= Heronian mean =

Number between two given numbers

In mathematics, the Heronian mean H of two non-negative real numbers A and B is given by the formula
$$H = \frac{1}{3} \left(A + \sqrt{A B} +B \right).$$

It is named after Hero of Alexandria.

==Properties==
Just like all means, the Heronian mean is symmetric (it does not depend on the order in which its two arguments are given) and idempotent (the mean of any number with itself is the same number).

The Heronian mean of the numbers A and B is a weighted mean of their arithmetic and geometric means:
$$H = \frac{2}{3}\cdot\frac{A+B}{2} + \frac{1}{3}\cdot\sqrt{A B}.$$
Therefore, it lies between these two means, and between the two given numbers.

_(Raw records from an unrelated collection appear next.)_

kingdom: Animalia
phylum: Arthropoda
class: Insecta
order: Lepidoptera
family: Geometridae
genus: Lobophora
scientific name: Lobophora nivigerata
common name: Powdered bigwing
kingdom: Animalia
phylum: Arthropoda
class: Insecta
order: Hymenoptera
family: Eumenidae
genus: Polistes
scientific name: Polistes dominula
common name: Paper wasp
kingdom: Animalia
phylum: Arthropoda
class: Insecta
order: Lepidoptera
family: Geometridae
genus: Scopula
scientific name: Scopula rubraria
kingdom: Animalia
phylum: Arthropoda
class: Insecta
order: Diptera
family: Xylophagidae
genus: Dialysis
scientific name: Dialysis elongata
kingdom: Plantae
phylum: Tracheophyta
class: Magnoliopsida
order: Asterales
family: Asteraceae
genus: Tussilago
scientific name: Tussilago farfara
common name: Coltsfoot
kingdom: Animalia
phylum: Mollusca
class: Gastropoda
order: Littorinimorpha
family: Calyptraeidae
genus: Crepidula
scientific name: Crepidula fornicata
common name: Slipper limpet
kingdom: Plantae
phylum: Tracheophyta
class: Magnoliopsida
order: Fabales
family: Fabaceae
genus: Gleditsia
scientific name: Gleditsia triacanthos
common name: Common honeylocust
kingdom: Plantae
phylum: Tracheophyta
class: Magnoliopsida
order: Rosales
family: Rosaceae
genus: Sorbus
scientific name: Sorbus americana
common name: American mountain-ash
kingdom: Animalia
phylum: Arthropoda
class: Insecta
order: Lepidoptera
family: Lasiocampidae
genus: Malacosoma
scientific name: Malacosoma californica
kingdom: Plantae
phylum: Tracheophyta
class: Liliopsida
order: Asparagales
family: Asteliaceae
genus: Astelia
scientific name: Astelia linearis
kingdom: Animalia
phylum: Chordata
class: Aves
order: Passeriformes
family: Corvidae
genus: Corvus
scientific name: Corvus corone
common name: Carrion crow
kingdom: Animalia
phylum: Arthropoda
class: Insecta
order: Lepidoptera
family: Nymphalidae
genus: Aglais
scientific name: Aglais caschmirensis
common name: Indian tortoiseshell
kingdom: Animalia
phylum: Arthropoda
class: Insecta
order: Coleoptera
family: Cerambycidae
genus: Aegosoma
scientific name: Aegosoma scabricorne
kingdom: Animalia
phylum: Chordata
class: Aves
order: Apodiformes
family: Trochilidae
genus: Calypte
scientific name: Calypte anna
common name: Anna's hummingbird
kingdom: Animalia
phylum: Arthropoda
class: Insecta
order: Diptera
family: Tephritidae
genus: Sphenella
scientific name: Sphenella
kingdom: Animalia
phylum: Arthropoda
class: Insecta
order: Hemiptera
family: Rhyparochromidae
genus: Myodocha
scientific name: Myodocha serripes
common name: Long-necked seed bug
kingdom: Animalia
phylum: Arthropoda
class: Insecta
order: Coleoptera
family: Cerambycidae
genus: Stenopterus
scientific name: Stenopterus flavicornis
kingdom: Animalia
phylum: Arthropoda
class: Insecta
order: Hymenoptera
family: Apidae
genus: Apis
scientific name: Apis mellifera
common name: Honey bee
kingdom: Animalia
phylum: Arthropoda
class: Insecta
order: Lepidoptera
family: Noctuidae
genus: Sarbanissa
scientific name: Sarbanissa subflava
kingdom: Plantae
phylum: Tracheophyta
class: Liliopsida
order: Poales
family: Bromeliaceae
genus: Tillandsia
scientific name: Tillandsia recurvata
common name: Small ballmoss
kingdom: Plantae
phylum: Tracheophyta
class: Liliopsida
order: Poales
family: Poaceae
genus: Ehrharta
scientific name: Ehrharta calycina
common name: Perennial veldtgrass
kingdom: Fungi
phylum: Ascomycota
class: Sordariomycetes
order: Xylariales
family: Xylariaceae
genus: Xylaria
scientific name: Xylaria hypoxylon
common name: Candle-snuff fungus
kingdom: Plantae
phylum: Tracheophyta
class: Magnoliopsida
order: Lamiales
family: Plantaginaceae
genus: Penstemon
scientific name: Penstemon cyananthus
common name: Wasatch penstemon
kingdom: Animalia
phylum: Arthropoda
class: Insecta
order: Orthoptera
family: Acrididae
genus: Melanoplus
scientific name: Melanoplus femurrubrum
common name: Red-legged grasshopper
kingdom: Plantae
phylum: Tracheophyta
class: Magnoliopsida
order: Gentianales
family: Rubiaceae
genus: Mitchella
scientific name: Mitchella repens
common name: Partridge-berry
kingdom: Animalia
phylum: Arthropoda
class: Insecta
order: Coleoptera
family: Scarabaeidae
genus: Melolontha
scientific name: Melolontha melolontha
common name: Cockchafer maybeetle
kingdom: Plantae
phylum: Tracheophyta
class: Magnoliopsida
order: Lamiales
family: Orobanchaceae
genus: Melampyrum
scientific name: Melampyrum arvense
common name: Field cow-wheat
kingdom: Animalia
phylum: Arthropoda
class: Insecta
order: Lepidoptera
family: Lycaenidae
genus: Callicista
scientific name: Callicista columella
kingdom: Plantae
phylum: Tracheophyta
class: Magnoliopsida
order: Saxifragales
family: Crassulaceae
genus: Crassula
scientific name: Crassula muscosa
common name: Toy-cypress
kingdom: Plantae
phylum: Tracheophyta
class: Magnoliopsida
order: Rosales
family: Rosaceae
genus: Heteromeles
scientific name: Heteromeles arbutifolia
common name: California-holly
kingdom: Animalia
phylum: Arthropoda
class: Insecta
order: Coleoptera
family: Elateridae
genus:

==Application in solid geometry==

A square frustum, with volume equal to the height times the Heronian mean of the square areas

The Heronian mean may be used in finding the volume of a frustum of a pyramid or cone. The volume is equal to the product of the height of the frustum and the Heronian mean of the areas of the opposing parallel faces.

A version of this formula, for square frusta, appears in the Moscow Mathematical Papyrus from Ancient Egyptian mathematics, whose content dates to roughly 1850 BC.